Novitch, Miriam
NOVITCH, MIRIAM
NOVITCH, MIRIAM (1908–1990), Holocaust historian. Novitch was born in Yurtishki, White Russia. She studied at the gymnasium in Vilna and at the Superior School for the Languages of Eastern Europe. She traveled to France before World War ii and as a French resistance fighter was arrested in June 1943 and taken to the Vittel camp in France. After being liberated by the Americans in 1944, she devoted her life to Holocaust research. She arrived in Ereẓ Israel in 1946 and was a founder of kibbutz Loḥamei ha-Getta'ot, and its Holocaust museum in 1949. She was the first curator of the museum. She was also a pioneer in collecting film on the Holocaust. She brought archival material from Eastern and Western Europe to the museum, collecting material in Poland, Germany, Czechoslovakia, Spain, Belgium, Italy, and Switzerland. She did pioneering research soon after World War ii on the Sobibor death camp, Greek Jewry in the Holocaust, and the confiscation of Jewish art. She was a model to many younger researchers and helped them with scholarships and research. She made many trips to Europe in the early years following the Holocaust when research was difficult and countries were closed to such initiatives.
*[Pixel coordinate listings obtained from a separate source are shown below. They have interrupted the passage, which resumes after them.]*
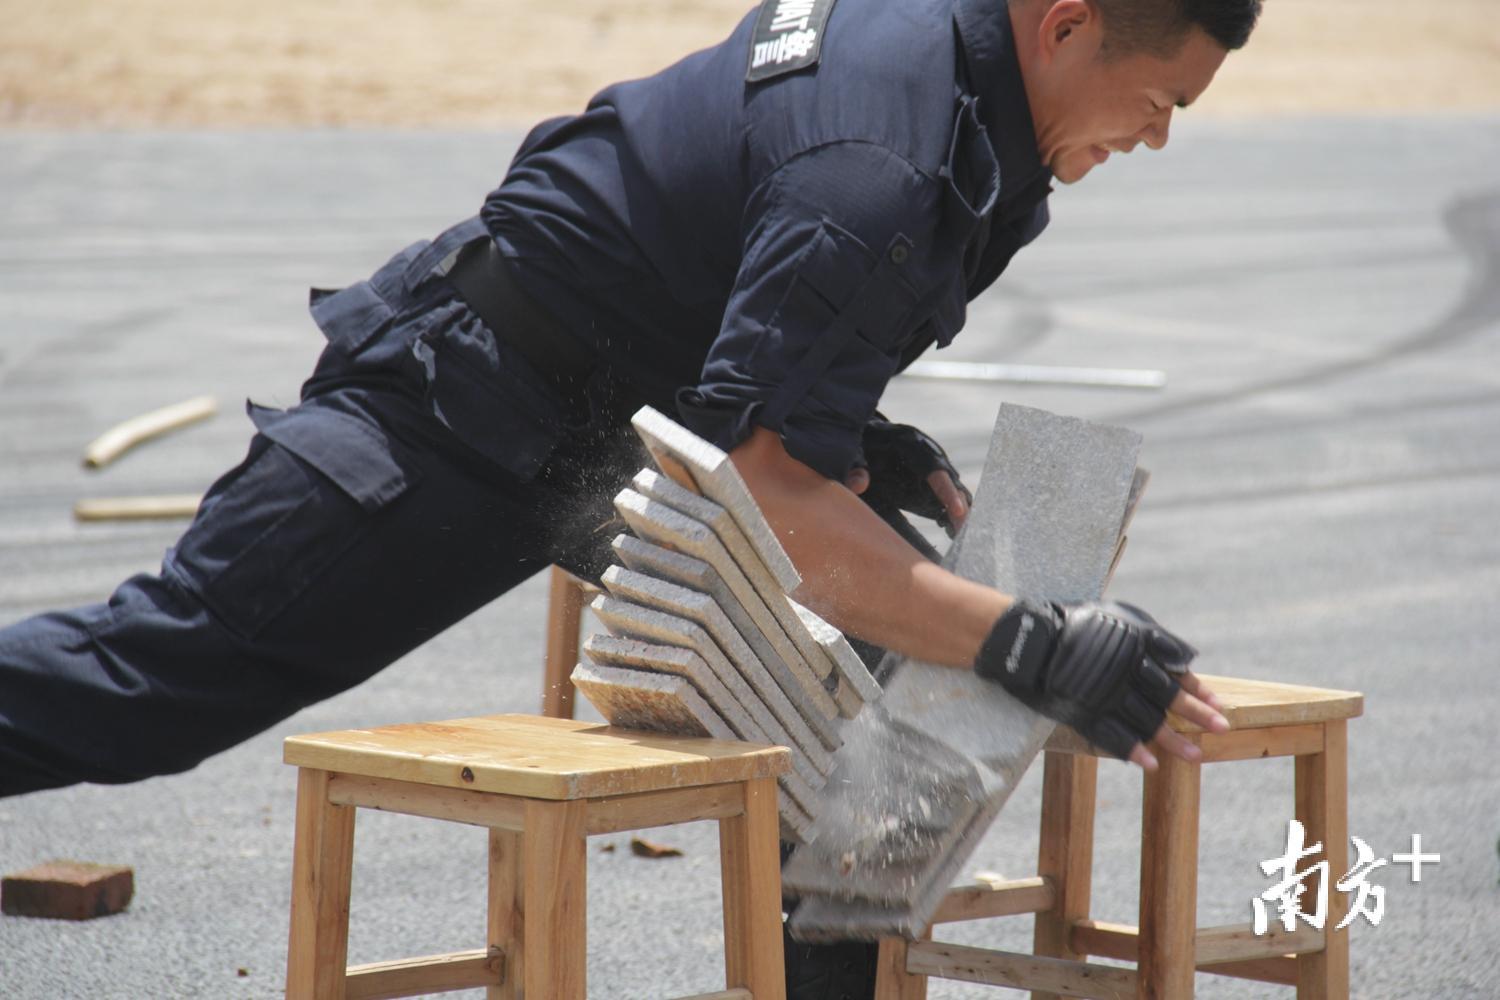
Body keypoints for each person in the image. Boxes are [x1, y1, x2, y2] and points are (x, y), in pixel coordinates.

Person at [1, 0, 1257, 993]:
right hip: (461, 402)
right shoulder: (882, 156)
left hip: (625, 412)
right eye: (1159, 103)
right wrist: (1032, 641)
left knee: (884, 676)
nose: (1154, 136)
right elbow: (763, 506)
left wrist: (858, 426)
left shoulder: (970, 92)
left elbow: (746, 287)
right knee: (155, 684)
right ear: (1067, 24)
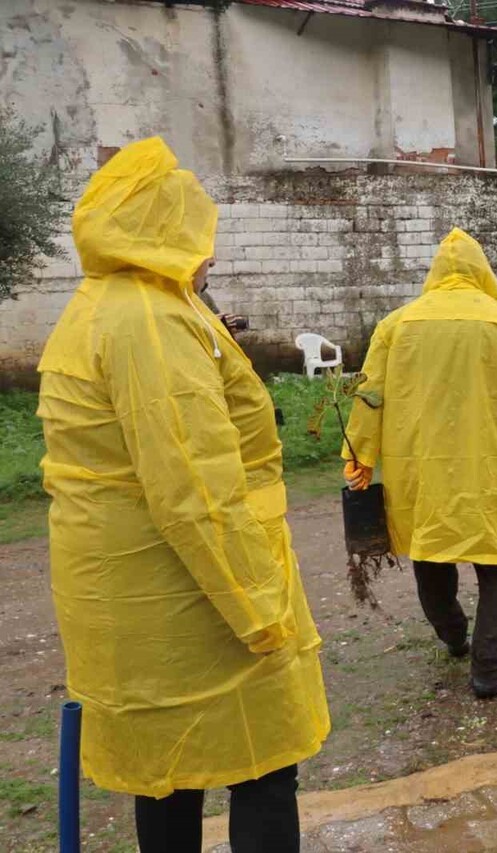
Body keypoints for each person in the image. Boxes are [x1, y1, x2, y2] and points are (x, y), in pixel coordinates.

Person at [37, 137, 329, 852]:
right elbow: (193, 486)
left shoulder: (111, 304)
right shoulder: (148, 321)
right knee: (260, 765)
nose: (210, 255)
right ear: (160, 231)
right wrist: (259, 608)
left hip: (144, 597)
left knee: (170, 773)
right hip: (191, 602)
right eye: (197, 235)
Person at [341, 228, 497, 700]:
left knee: (431, 551)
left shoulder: (396, 324)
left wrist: (358, 457)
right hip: (486, 470)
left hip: (419, 470)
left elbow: (369, 395)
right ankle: (487, 672)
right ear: (481, 272)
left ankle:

She published the following books: Women and The Holocaust, Personal Reflections (1965); Le Passage Des Barbares, Contribution a l'Histoire de la Deportation et de la Resistance des Juifs Grecs (1967, 1982); La Verite sur Treblinka (1967); Sobibor – Camp of Death and Revolt (1979); Spiritual Resistance: Art from Concentration Camps 1940–1945 – A Selection of Drawings and Paintings from the Collection of Kibbutz Lohamei Haghetaot (1981); and Le Genocide des Tziganes sous le Regime Nazi (1968).